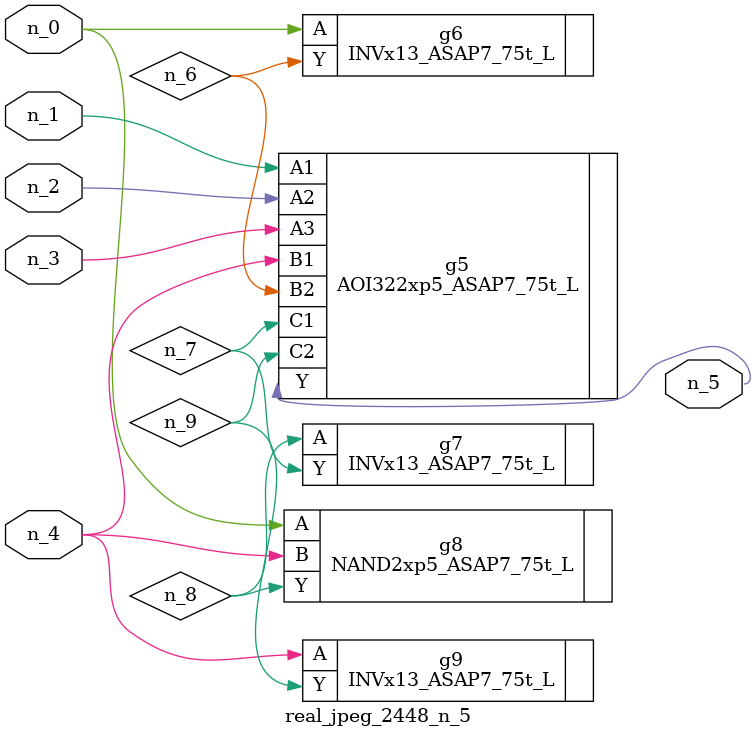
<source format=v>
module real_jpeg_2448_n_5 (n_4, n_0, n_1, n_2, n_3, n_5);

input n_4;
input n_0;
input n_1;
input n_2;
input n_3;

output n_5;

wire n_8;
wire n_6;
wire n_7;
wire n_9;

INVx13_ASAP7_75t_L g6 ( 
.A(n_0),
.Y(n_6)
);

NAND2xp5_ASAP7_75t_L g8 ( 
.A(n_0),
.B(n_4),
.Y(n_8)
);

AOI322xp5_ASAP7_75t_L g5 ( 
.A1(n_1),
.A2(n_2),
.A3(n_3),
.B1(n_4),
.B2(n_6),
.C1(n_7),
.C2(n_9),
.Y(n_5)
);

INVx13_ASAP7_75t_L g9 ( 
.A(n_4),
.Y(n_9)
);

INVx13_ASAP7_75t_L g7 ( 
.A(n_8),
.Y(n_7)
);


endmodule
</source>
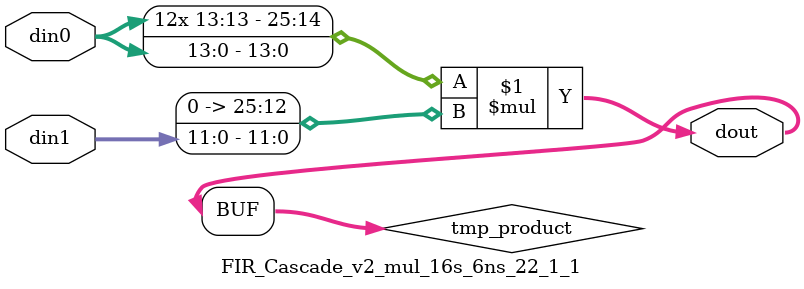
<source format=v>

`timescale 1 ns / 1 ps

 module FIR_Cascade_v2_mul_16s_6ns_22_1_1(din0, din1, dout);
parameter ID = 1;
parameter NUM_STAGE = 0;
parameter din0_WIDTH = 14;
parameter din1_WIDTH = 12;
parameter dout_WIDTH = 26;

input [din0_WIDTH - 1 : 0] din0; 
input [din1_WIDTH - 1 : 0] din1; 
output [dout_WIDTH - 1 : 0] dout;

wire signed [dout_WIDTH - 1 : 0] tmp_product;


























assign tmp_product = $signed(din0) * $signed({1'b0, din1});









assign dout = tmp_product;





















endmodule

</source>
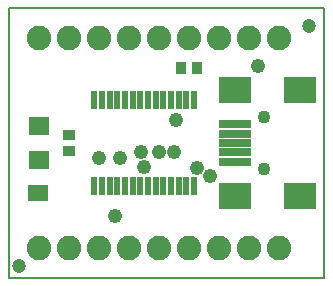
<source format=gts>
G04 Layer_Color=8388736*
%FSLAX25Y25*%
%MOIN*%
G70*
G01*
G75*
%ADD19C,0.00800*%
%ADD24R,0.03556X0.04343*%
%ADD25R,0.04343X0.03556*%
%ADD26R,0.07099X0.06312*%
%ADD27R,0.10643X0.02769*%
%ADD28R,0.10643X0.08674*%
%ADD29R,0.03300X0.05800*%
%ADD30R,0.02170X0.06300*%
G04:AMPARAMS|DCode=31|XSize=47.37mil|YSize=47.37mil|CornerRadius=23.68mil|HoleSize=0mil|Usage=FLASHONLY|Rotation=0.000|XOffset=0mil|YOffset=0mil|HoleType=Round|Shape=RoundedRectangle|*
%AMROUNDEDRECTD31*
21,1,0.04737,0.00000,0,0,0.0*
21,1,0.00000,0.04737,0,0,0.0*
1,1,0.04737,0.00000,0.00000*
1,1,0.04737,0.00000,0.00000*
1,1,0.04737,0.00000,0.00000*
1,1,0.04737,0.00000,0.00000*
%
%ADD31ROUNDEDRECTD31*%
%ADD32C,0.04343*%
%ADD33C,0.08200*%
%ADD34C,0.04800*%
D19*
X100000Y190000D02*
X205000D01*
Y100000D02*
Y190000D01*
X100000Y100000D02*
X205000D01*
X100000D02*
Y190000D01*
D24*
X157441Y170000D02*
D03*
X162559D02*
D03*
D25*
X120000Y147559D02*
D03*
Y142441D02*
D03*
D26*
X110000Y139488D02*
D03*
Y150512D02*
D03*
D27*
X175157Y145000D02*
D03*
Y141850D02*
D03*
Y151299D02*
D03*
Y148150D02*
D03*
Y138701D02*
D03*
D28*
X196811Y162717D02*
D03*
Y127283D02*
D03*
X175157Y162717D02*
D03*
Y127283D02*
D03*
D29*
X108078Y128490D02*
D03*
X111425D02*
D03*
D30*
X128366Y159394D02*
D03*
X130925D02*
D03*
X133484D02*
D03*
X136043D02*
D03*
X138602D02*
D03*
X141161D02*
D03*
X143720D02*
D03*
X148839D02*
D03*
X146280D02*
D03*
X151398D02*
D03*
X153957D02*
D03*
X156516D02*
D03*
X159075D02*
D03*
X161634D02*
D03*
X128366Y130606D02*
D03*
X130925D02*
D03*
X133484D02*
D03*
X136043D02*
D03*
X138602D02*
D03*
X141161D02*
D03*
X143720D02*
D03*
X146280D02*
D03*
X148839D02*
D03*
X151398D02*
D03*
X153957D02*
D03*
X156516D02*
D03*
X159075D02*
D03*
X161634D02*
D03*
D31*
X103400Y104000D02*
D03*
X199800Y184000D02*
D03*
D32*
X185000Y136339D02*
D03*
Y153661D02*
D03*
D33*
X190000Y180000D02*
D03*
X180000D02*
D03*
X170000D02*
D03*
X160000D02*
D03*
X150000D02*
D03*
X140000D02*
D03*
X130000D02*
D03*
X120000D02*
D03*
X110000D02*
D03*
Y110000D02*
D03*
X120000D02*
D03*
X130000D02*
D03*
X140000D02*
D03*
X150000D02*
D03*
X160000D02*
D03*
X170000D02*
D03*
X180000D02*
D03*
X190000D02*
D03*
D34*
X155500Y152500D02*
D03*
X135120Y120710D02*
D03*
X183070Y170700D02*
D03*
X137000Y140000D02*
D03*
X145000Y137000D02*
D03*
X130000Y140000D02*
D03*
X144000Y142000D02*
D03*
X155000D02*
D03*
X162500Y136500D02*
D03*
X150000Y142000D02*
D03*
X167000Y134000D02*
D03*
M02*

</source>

→ **What is required**:
Everything in the records must be transcribed exactly, except the pictures, which are left out.

→ **Task answer**:
<source format=v>
module real_jpeg_2448_n_5 (n_4, n_0, n_1, n_2, n_3, n_5);

input n_4;
input n_0;
input n_1;
input n_2;
input n_3;

output n_5;

wire n_8;
wire n_6;
wire n_7;
wire n_9;

INVx13_ASAP7_75t_L g6 ( 
.A(n_0),
.Y(n_6)
);

NAND2xp5_ASAP7_75t_L g8 ( 
.A(n_0),
.B(n_4),
.Y(n_8)
);

AOI322xp5_ASAP7_75t_L g5 ( 
.A1(n_1),
.A2(n_2),
.A3(n_3),
.B1(n_4),
.B2(n_6),
.C1(n_7),
.C2(n_9),
.Y(n_5)
);

INVx13_ASAP7_75t_L g9 ( 
.A(n_4),
.Y(n_9)
);

INVx13_ASAP7_75t_L g7 ( 
.A(n_8),
.Y(n_7)
);


endmodule
</source>
<source format=v>

`timescale 1 ns / 1 ps

 module FIR_Cascade_v2_mul_16s_6ns_22_1_1(din0, din1, dout);
parameter ID = 1;
parameter NUM_STAGE = 0;
parameter din0_WIDTH = 14;
parameter din1_WIDTH = 12;
parameter dout_WIDTH = 26;

input [din0_WIDTH - 1 : 0] din0; 
input [din1_WIDTH - 1 : 0] din1; 
output [dout_WIDTH - 1 : 0] dout;

wire signed [dout_WIDTH - 1 : 0] tmp_product;


























assign tmp_product = $signed(din0) * $signed({1'b0, din1});









assign dout = tmp_product;





















endmodule

</source>
<source format=gts>
G04 Layer_Color=8388736*
%FSLAX25Y25*%
%MOIN*%
G70*
G01*
G75*
%ADD19C,0.00800*%
%ADD24R,0.03556X0.04343*%
%ADD25R,0.04343X0.03556*%
%ADD26R,0.07099X0.06312*%
%ADD27R,0.10643X0.02769*%
%ADD28R,0.10643X0.08674*%
%ADD29R,0.03300X0.05800*%
%ADD30R,0.02170X0.06300*%
G04:AMPARAMS|DCode=31|XSize=47.37mil|YSize=47.37mil|CornerRadius=23.68mil|HoleSize=0mil|Usage=FLASHONLY|Rotation=0.000|XOffset=0mil|YOffset=0mil|HoleType=Round|Shape=RoundedRectangle|*
%AMROUNDEDRECTD31*
21,1,0.04737,0.00000,0,0,0.0*
21,1,0.00000,0.04737,0,0,0.0*
1,1,0.04737,0.00000,0.00000*
1,1,0.04737,0.00000,0.00000*
1,1,0.04737,0.00000,0.00000*
1,1,0.04737,0.00000,0.00000*
%
%ADD31ROUNDEDRECTD31*%
%ADD32C,0.04343*%
%ADD33C,0.08200*%
%ADD34C,0.04800*%
D19*
X100000Y190000D02*
X205000D01*
Y100000D02*
Y190000D01*
X100000Y100000D02*
X205000D01*
X100000D02*
Y190000D01*
D24*
X157441Y170000D02*
D03*
X162559D02*
D03*
D25*
X120000Y147559D02*
D03*
Y142441D02*
D03*
D26*
X110000Y139488D02*
D03*
Y150512D02*
D03*
D27*
X175157Y145000D02*
D03*
Y141850D02*
D03*
Y151299D02*
D03*
Y148150D02*
D03*
Y138701D02*
D03*
D28*
X196811Y162717D02*
D03*
Y127283D02*
D03*
X175157Y162717D02*
D03*
Y127283D02*
D03*
D29*
X108078Y128490D02*
D03*
X111425D02*
D03*
D30*
X128366Y159394D02*
D03*
X130925D02*
D03*
X133484D02*
D03*
X136043D02*
D03*
X138602D02*
D03*
X141161D02*
D03*
X143720D02*
D03*
X148839D02*
D03*
X146280D02*
D03*
X151398D02*
D03*
X153957D02*
D03*
X156516D02*
D03*
X159075D02*
D03*
X161634D02*
D03*
X128366Y130606D02*
D03*
X130925D02*
D03*
X133484D02*
D03*
X136043D02*
D03*
X138602D02*
D03*
X141161D02*
D03*
X143720D02*
D03*
X146280D02*
D03*
X148839D02*
D03*
X151398D02*
D03*
X153957D02*
D03*
X156516D02*
D03*
X159075D02*
D03*
X161634D02*
D03*
D31*
X103400Y104000D02*
D03*
X199800Y184000D02*
D03*
D32*
X185000Y136339D02*
D03*
Y153661D02*
D03*
D33*
X190000Y180000D02*
D03*
X180000D02*
D03*
X170000D02*
D03*
X160000D02*
D03*
X150000D02*
D03*
X140000D02*
D03*
X130000D02*
D03*
X120000D02*
D03*
X110000D02*
D03*
Y110000D02*
D03*
X120000D02*
D03*
X130000D02*
D03*
X140000D02*
D03*
X150000D02*
D03*
X160000D02*
D03*
X170000D02*
D03*
X180000D02*
D03*
X190000D02*
D03*
D34*
X155500Y152500D02*
D03*
X135120Y120710D02*
D03*
X183070Y170700D02*
D03*
X137000Y140000D02*
D03*
X145000Y137000D02*
D03*
X130000Y140000D02*
D03*
X144000Y142000D02*
D03*
X155000D02*
D03*
X162500Y136500D02*
D03*
X150000Y142000D02*
D03*
X167000Y134000D02*
D03*
M02*

</source>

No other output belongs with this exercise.